Mesajı Okuyun
Old 20-07-2010, 09:44   #6
Adli Tip

 
Varsayılan

T.C.
YARGITAY
HUKUK GENEL KURULU
E. 2007/10-753
K. 2007/730
T. 17.10.2007
DAVA : Taraflar arasındaki "hizmet tespiti" davasından dolayı yapılan yargılama sonunda; Ankara 14.İş Mahkemesince davanın kabulüne dair verilen 29.12.2005 gün ve 2003/205 E. 2005/1121 K. sayılı kararın incelenmesi davalılar vekilleri tarafından istenilmesi üzerine, Yargıtay 10.Hukuk Dairesinin 20.6.2006 gün ve 2006/1325 E. 9543 K. sayılı ilamı ile;

( ... 10 daire ve 2 dükkandan oluşup, merkezi doğalgaz kalorifer sistemi ile ısıtıldığı anlaşılan davalı apartman yönetimince tutulan 19.06.1994 tarihli tutanakta; zamanı uygun bulunduğundan apartmana yakın olarak başka bir işyerinde çalışan davacının eşi İhsan Dalkıran'ın apartmanda görevlendirildiğinin belirtildiği; davacının eşi tarafından aynı tarihte düzenlenen taahhütname ile apartmanın bodrum katında oturma karşılığı kapıcılık hizmetlerinin yapılacağının belirtildiği görülmüştür.

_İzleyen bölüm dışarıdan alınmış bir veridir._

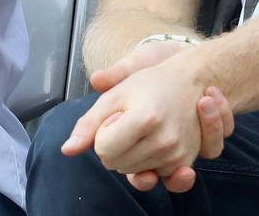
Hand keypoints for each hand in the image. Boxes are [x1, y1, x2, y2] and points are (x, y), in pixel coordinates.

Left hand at [62, 46, 225, 189]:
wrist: (191, 81)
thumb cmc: (148, 83)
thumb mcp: (115, 95)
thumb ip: (88, 124)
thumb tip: (67, 151)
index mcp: (144, 118)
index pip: (103, 149)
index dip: (104, 133)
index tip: (117, 115)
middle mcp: (164, 140)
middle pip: (116, 164)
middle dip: (116, 145)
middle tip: (133, 119)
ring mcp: (176, 154)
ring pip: (133, 173)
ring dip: (133, 154)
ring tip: (147, 127)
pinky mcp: (185, 163)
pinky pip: (153, 176)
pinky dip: (149, 163)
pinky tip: (155, 142)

Borçlar Kanununun 320. maddesine göre sözleşmeden veya halin icabından aksi anlaşılmadıkça işçinin taahhüt ettiği iş görme borcunu bizzat kendisi itaya mecbur olup başkasına devredemez. Ne var ki, yasanın sözü edilen maddesinde öngörülmüş olan işçinin işi bizzat yapmasına ilişkin kural emredici olmayıp tamamlayıcı nitelikte olduğundan aksi kararlaştırılacağı gibi halin icabından da iş görme borcunun başkasına yaptırılmasının mümkün olabileceği sonucuna varılabilir. Kapıcılık sözleşmesinde kapıcının iş görme borcunu bizzat ifa edeceği gibi sürekli olmamak koşulu ile başkası tarafından da ifa edilmesi mümkündür. Kaldı ki apartmanın kapasitesi ve günlük kapıcılık hizmetlerinin alacağı zaman nazara alındığında, İhsan Dalkıran'ın başka işlerde çalışmasının kapıcılık hizmetlerine engel teşkil etmeyeceği anlaşılmaktadır. Öte yandan konutların kapıcılık hizmetleri genelde kapıcının tüm aile fertlerinin ( karı veya koca ve çocukların ) katkıları ile yürütülmekte olduğu da bir gerçek olup, davacının yaptığı hizmetlerin eşine yardım niteliğinde olduğunun kabulü gerekir. Dolayısıyla davacı ile davalı apartman yönetimi arasında kaloriferci-kapıcı ilişkisi gerçekleşmemiş olduğundan, davacının davasının reddine karar verilmesi gerekirken, yazılı şekilde kabulüne karar verilmesi usul ve yasaya aykırı olup bozma nedenidir. O halde, davalıların bu yönleri amaçlayan temyiz itirazları kabul edilmeli ve hüküm bozulmalıdır... ),

Gerekçesiyle bozularak dosya yerine geri çevrilmekle, yeniden yapılan yargılama sonunda, mahkemece önceki kararda direnilmiştir.

Hukuk Genel Kurulunca incelenerek direnme kararının süresinde temyiz edildiği anlaşıldıktan ve dosyadaki kağıtlar okunduktan sonra gereği görüşüldü:

KARAR : Tarafların karşılıklı iddia ve savunmalarına, dosyadaki tutanak ve kanıtlara, bozma kararında açıklanan gerektirici nedenlere göre, Hukuk Genel Kurulu'nca da benimsenen Özel Daire bozma kararına uyulmak gerekirken, önceki kararda direnilmesi usul ve yasaya aykırıdır. Bu nedenle direnme kararı bozulmalıdır.

SONUÇ : Davalılar vekilinin temyiz itirazlarının kabulü ile, direnme kararının Özel Daire bozma kararında gösterilen nedenlerden dolayı HUMK.nun 429. maddesi gereğince BOZULMASINA, istek halinde temyiz peşin harcının geri verilmesine, 17.10.2007 gününde oybirliğiyle karar verildi.